I like to throw in a few pieces of fruit in like an apple or mandarins in my bag. Just be conscious when packing that you don’t squish your fresh items!
6. Glass jar
This has endless uses on the go, for packing snacks, taking food to-go from a breakfast buffet or leftovers from a restaurant, holding rubbish, being used as a cup. I never travel without a mason jar.
Cheap or upcycled: You don’t need any specific size of Mason jar for this tip to work.
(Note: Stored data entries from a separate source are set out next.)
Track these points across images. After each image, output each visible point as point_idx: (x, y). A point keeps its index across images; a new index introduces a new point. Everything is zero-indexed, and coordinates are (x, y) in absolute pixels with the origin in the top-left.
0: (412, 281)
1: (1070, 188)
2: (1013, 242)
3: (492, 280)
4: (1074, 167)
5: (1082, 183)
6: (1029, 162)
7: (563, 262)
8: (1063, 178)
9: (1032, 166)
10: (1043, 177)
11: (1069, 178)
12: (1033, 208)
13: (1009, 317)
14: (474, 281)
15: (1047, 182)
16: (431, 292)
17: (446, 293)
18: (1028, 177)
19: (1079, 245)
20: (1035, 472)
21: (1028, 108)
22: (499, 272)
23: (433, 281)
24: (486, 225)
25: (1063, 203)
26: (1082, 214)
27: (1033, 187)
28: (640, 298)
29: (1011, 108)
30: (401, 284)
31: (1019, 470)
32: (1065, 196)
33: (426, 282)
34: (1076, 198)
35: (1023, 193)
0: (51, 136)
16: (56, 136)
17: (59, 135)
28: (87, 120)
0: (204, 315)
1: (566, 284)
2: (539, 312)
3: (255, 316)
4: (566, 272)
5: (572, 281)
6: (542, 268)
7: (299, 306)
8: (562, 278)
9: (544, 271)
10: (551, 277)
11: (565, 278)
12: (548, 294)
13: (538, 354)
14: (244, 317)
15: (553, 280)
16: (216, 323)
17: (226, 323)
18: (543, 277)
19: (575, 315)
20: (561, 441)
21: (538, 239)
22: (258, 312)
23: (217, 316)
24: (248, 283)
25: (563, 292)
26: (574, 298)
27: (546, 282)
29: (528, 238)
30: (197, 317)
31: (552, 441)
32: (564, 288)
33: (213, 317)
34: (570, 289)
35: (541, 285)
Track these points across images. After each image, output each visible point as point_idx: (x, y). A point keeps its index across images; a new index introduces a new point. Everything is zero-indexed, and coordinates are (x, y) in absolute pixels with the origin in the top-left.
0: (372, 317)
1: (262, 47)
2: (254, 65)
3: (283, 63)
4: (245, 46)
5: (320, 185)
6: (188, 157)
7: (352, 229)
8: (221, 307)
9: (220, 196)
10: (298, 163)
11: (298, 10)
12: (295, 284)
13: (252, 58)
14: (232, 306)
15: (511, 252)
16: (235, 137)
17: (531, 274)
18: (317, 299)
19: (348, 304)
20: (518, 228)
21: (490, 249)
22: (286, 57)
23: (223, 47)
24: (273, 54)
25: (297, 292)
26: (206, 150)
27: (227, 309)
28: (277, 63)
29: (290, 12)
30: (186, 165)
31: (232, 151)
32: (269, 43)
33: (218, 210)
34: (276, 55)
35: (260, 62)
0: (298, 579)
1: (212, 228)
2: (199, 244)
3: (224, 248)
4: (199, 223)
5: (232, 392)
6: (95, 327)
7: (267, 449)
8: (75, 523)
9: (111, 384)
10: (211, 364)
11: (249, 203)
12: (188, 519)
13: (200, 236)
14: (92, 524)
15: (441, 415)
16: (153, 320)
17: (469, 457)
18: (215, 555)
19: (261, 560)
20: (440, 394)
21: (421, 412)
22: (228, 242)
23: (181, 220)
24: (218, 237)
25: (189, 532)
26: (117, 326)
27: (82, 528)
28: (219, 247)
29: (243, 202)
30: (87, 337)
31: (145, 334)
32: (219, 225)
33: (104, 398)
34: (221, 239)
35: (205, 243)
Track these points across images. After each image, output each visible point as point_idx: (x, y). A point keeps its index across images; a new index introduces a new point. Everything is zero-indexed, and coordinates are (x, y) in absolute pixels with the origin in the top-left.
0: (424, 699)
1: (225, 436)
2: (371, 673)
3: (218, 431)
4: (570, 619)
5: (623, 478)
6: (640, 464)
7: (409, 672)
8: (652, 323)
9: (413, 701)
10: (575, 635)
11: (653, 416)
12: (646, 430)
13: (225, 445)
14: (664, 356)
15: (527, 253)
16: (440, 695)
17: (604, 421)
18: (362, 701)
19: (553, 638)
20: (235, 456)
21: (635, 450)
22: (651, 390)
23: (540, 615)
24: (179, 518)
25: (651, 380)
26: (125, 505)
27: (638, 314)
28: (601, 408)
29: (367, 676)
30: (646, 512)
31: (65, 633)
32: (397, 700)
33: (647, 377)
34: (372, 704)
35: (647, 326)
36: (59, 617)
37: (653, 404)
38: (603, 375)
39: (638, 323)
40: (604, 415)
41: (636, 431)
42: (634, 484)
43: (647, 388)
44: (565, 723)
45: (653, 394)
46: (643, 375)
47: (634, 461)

Look around your kitchen and see what jars you already have around: mine is an old honey jar.
Pro tip: if you’re packing something fluid, check the lid to make sure whatever jar you use doesn’t leak.
7. Reusable water bottle
My one liter wide-mouth Nalgene comes on every trip, on vacation or even just leaving the house day-to-day.
Make sure it’s empty if you’re going through security, and then fill it up inside the airport.
When you’re traveling somewhere that doesn’t have clean drinking water, I recommend packing item #17 on my sustainable travel packing list.
Cheap or upcycled: Thrift stores are an easy place to find reusable bottles. Or you may even have some in your house already: think workout bag, hiking backpack, etc.
8. Cloth napkin
Cloth napkins are endlessly handy to keep in your bag, every day and when you’re traveling.
You can spread a napkin out on a table or airplane tray to create a small clean space to eat. You can clean up spills or use it to keep things together in your bag.
A cloth napkin also serves as a great reminder to refuse senseless waste. Disposable napkins don’t even work well. And while we’re on the subject, I think paper towels are a scam too. I think having a paperless kitchen makes far more sense than using disposables.
Cheap or upcycled: cut pieces of fabric to make your own cloth napkin.
9. Snack bag
Stasher bag is my favorite snack bag. It hardly takes up any space in your bag, and is extremely durable. As in, can be frozen and boiled and is still leak-proof durable. Stasher is a beast.
It’s more expensive than other reusable Ziplock bag replacements, but I find it to be worth every penny.
Cheap or upcycled: sew your own bag out of scraps of fabric; or if you already own Ziplock bags, then you can take them and be vigilant about cleaning and reusing.
10. Travel cutlery
Cheap or upcycled: You can make your own to-go set as easily as picking up an extra fork, spoon and knife at a thrift store and then getting a little carrying case for in your bag. A pencil case is usually a good fit for the utensils and inexpensive, or you can always make your own from fabric scraps.
Do you think about reducing your footprint while you travel? I hope these food ideas for travel will make sustainable travel easier for you.
Remember that you don’t have to be completely plastic-free to still have a positive impact. Start with small, consistent changes and you’;l eventfully be developing new habits that are shrinking your footprint.